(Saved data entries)
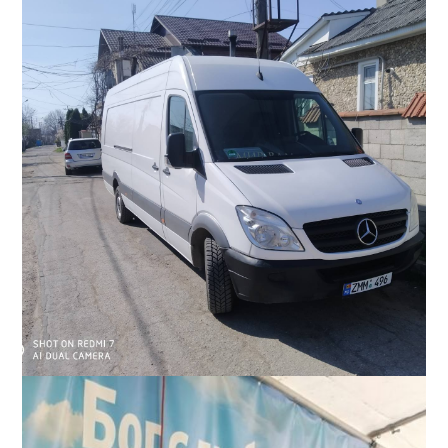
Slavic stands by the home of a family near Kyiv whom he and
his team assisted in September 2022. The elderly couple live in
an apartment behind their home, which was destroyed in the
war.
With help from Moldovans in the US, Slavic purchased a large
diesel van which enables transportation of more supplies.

REQUIRED WORK:
Your reply should be the entries copied exactly, with all images omitted.

FINISHED EXERCISE:
Slavic stands by the home of a family near Kyiv whom he and
his team assisted in September 2022. The elderly couple live in
an apartment behind their home, which was destroyed in the
war.
With help from Moldovans in the US, Slavic purchased a large
diesel van which enables transportation of more supplies.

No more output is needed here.